#### Information given

..............................

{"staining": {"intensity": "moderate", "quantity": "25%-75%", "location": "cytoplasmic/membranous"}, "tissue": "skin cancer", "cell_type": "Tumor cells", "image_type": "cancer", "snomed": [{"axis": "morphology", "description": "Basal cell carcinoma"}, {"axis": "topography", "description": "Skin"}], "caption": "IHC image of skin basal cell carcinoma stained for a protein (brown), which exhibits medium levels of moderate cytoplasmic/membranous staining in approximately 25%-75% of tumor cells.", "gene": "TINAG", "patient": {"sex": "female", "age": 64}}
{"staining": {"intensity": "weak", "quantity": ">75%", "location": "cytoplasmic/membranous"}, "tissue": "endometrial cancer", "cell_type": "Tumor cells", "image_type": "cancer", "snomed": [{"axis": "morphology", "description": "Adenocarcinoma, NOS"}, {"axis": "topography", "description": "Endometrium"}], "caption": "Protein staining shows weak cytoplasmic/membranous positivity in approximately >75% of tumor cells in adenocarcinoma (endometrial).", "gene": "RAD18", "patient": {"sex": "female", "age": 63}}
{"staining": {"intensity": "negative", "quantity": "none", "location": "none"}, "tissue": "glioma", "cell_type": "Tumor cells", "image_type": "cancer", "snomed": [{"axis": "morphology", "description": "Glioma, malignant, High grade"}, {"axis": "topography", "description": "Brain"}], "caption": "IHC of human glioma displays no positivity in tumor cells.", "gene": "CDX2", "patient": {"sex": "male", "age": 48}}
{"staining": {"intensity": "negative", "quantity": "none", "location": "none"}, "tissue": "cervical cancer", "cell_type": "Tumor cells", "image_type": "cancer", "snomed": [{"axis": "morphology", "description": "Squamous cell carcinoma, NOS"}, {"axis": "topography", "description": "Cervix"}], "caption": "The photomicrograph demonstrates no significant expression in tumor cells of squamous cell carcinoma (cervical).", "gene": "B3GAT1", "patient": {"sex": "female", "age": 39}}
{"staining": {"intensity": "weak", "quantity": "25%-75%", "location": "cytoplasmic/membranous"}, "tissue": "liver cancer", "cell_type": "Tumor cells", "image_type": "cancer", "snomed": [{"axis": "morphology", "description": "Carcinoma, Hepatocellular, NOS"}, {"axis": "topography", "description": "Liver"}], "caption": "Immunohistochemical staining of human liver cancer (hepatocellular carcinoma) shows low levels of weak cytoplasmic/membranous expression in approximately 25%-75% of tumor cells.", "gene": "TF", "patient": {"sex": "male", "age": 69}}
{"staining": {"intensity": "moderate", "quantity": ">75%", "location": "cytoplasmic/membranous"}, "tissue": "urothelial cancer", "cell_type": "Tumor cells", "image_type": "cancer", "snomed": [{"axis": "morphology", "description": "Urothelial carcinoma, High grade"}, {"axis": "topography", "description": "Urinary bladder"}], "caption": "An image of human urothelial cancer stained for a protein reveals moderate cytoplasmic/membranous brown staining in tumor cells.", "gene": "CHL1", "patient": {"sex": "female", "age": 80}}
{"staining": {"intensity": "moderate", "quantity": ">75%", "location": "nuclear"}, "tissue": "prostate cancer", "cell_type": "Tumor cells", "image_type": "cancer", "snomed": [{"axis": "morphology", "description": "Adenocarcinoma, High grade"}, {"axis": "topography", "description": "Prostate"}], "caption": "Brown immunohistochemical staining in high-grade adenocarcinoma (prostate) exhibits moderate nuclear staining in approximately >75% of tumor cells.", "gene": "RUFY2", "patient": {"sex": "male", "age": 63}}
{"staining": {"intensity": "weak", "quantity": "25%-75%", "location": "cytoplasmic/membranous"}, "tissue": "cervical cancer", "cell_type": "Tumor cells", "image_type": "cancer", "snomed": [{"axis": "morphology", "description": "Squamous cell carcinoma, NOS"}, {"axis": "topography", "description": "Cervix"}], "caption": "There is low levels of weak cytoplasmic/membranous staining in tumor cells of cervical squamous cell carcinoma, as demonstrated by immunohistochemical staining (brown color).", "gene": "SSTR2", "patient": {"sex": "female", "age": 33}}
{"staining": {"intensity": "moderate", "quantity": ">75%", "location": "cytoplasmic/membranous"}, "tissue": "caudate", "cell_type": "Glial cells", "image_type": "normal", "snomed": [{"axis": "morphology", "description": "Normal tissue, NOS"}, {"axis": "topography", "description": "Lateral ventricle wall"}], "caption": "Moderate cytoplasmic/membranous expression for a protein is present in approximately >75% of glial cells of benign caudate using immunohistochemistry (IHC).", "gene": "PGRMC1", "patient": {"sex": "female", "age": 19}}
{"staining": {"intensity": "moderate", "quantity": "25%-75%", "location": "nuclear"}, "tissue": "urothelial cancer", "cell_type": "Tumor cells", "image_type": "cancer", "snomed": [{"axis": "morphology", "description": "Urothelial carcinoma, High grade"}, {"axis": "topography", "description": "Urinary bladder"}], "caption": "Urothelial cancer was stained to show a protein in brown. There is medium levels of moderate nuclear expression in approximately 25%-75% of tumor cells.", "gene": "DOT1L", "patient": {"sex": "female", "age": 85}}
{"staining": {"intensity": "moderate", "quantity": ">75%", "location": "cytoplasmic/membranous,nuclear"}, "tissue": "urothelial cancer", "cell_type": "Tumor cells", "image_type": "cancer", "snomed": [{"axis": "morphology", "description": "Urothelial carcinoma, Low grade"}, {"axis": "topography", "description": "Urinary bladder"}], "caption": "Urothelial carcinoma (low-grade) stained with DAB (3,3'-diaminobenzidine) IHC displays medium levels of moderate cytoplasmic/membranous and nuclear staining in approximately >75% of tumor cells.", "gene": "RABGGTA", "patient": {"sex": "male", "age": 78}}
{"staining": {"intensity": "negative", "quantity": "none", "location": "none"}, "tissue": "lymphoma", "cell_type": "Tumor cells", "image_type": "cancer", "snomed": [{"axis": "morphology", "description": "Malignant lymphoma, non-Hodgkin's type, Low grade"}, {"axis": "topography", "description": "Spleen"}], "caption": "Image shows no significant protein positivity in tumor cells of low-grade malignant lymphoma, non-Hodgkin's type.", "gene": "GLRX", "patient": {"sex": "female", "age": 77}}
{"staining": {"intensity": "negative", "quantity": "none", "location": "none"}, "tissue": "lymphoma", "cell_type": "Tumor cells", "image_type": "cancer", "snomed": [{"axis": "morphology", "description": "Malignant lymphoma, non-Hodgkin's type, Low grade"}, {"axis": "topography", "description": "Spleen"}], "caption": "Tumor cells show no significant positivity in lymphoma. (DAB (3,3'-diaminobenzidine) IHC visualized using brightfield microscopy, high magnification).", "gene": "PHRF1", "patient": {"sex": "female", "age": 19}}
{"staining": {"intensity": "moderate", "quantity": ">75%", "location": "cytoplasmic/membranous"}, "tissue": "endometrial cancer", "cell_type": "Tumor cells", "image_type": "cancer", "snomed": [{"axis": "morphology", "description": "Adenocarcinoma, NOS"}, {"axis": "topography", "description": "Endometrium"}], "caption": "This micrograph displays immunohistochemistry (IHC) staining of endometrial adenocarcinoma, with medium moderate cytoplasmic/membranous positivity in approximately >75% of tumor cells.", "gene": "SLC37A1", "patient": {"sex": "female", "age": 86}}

..............................

#### Exercise
Take the entries above and set them all down again exactly as they read.

#### Answer to the problem
{"staining": {"intensity": "moderate", "quantity": "25%-75%", "location": "cytoplasmic/membranous"}, "tissue": "skin cancer", "cell_type": "Tumor cells", "image_type": "cancer", "snomed": [{"axis": "morphology", "description": "Basal cell carcinoma"}, {"axis": "topography", "description": "Skin"}], "caption": "IHC image of skin basal cell carcinoma stained for a protein (brown), which exhibits medium levels of moderate cytoplasmic/membranous staining in approximately 25%-75% of tumor cells.", "gene": "TINAG", "patient": {"sex": "female", "age": 64}}
{"staining": {"intensity": "weak", "quantity": ">75%", "location": "cytoplasmic/membranous"}, "tissue": "endometrial cancer", "cell_type": "Tumor cells", "image_type": "cancer", "snomed": [{"axis": "morphology", "description": "Adenocarcinoma, NOS"}, {"axis": "topography", "description": "Endometrium"}], "caption": "Protein staining shows weak cytoplasmic/membranous positivity in approximately >75% of tumor cells in adenocarcinoma (endometrial).", "gene": "RAD18", "patient": {"sex": "female", "age": 63}}
{"staining": {"intensity": "negative", "quantity": "none", "location": "none"}, "tissue": "glioma", "cell_type": "Tumor cells", "image_type": "cancer", "snomed": [{"axis": "morphology", "description": "Glioma, malignant, High grade"}, {"axis": "topography", "description": "Brain"}], "caption": "IHC of human glioma displays no positivity in tumor cells.", "gene": "CDX2", "patient": {"sex": "male", "age": 48}}
{"staining": {"intensity": "negative", "quantity": "none", "location": "none"}, "tissue": "cervical cancer", "cell_type": "Tumor cells", "image_type": "cancer", "snomed": [{"axis": "morphology", "description": "Squamous cell carcinoma, NOS"}, {"axis": "topography", "description": "Cervix"}], "caption": "The photomicrograph demonstrates no significant expression in tumor cells of squamous cell carcinoma (cervical).", "gene": "B3GAT1", "patient": {"sex": "female", "age": 39}}
{"staining": {"intensity": "weak", "quantity": "25%-75%", "location": "cytoplasmic/membranous"}, "tissue": "liver cancer", "cell_type": "Tumor cells", "image_type": "cancer", "snomed": [{"axis": "morphology", "description": "Carcinoma, Hepatocellular, NOS"}, {"axis": "topography", "description": "Liver"}], "caption": "Immunohistochemical staining of human liver cancer (hepatocellular carcinoma) shows low levels of weak cytoplasmic/membranous expression in approximately 25%-75% of tumor cells.", "gene": "TF", "patient": {"sex": "male", "age": 69}}
{"staining": {"intensity": "moderate", "quantity": ">75%", "location": "cytoplasmic/membranous"}, "tissue": "urothelial cancer", "cell_type": "Tumor cells", "image_type": "cancer", "snomed": [{"axis": "morphology", "description": "Urothelial carcinoma, High grade"}, {"axis": "topography", "description": "Urinary bladder"}], "caption": "An image of human urothelial cancer stained for a protein reveals moderate cytoplasmic/membranous brown staining in tumor cells.", "gene": "CHL1", "patient": {"sex": "female", "age": 80}}
{"staining": {"intensity": "moderate", "quantity": ">75%", "location": "nuclear"}, "tissue": "prostate cancer", "cell_type": "Tumor cells", "image_type": "cancer", "snomed": [{"axis": "morphology", "description": "Adenocarcinoma, High grade"}, {"axis": "topography", "description": "Prostate"}], "caption": "Brown immunohistochemical staining in high-grade adenocarcinoma (prostate) exhibits moderate nuclear staining in approximately >75% of tumor cells.", "gene": "RUFY2", "patient": {"sex": "male", "age": 63}}
{"staining": {"intensity": "weak", "quantity": "25%-75%", "location": "cytoplasmic/membranous"}, "tissue": "cervical cancer", "cell_type": "Tumor cells", "image_type": "cancer", "snomed": [{"axis": "morphology", "description": "Squamous cell carcinoma, NOS"}, {"axis": "topography", "description": "Cervix"}], "caption": "There is low levels of weak cytoplasmic/membranous staining in tumor cells of cervical squamous cell carcinoma, as demonstrated by immunohistochemical staining (brown color).", "gene": "SSTR2", "patient": {"sex": "female", "age": 33}}
{"staining": {"intensity": "moderate", "quantity": ">75%", "location": "cytoplasmic/membranous"}, "tissue": "caudate", "cell_type": "Glial cells", "image_type": "normal", "snomed": [{"axis": "morphology", "description": "Normal tissue, NOS"}, {"axis": "topography", "description": "Lateral ventricle wall"}], "caption": "Moderate cytoplasmic/membranous expression for a protein is present in approximately >75% of glial cells of benign caudate using immunohistochemistry (IHC).", "gene": "PGRMC1", "patient": {"sex": "female", "age": 19}}
{"staining": {"intensity": "moderate", "quantity": "25%-75%", "location": "nuclear"}, "tissue": "urothelial cancer", "cell_type": "Tumor cells", "image_type": "cancer", "snomed": [{"axis": "morphology", "description": "Urothelial carcinoma, High grade"}, {"axis": "topography", "description": "Urinary bladder"}], "caption": "Urothelial cancer was stained to show a protein in brown. There is medium levels of moderate nuclear expression in approximately 25%-75% of tumor cells.", "gene": "DOT1L", "patient": {"sex": "female", "age": 85}}
{"staining": {"intensity": "moderate", "quantity": ">75%", "location": "cytoplasmic/membranous,nuclear"}, "tissue": "urothelial cancer", "cell_type": "Tumor cells", "image_type": "cancer", "snomed": [{"axis": "morphology", "description": "Urothelial carcinoma, Low grade"}, {"axis": "topography", "description": "Urinary bladder"}], "caption": "Urothelial carcinoma (low-grade) stained with DAB (3,3'-diaminobenzidine) IHC displays medium levels of moderate cytoplasmic/membranous and nuclear staining in approximately >75% of tumor cells.", "gene": "RABGGTA", "patient": {"sex": "male", "age": 78}}
{"staining": {"intensity": "negative", "quantity": "none", "location": "none"}, "tissue": "lymphoma", "cell_type": "Tumor cells", "image_type": "cancer", "snomed": [{"axis": "morphology", "description": "Malignant lymphoma, non-Hodgkin's type, Low grade"}, {"axis": "topography", "description": "Spleen"}], "caption": "Image shows no significant protein positivity in tumor cells of low-grade malignant lymphoma, non-Hodgkin's type.", "gene": "GLRX", "patient": {"sex": "female", "age": 77}}
{"staining": {"intensity": "negative", "quantity": "none", "location": "none"}, "tissue": "lymphoma", "cell_type": "Tumor cells", "image_type": "cancer", "snomed": [{"axis": "morphology", "description": "Malignant lymphoma, non-Hodgkin's type, Low grade"}, {"axis": "topography", "description": "Spleen"}], "caption": "Tumor cells show no significant positivity in lymphoma. (DAB (3,3'-diaminobenzidine) IHC visualized using brightfield microscopy, high magnification).", "gene": "PHRF1", "patient": {"sex": "female", "age": 19}}
{"staining": {"intensity": "moderate", "quantity": ">75%", "location": "cytoplasmic/membranous"}, "tissue": "endometrial cancer", "cell_type": "Tumor cells", "image_type": "cancer", "snomed": [{"axis": "morphology", "description": "Adenocarcinoma, NOS"}, {"axis": "topography", "description": "Endometrium"}], "caption": "This micrograph displays immunohistochemistry (IHC) staining of endometrial adenocarcinoma, with medium moderate cytoplasmic/membranous positivity in approximately >75% of tumor cells.", "gene": "SLC37A1", "patient": {"sex": "female", "age": 86}}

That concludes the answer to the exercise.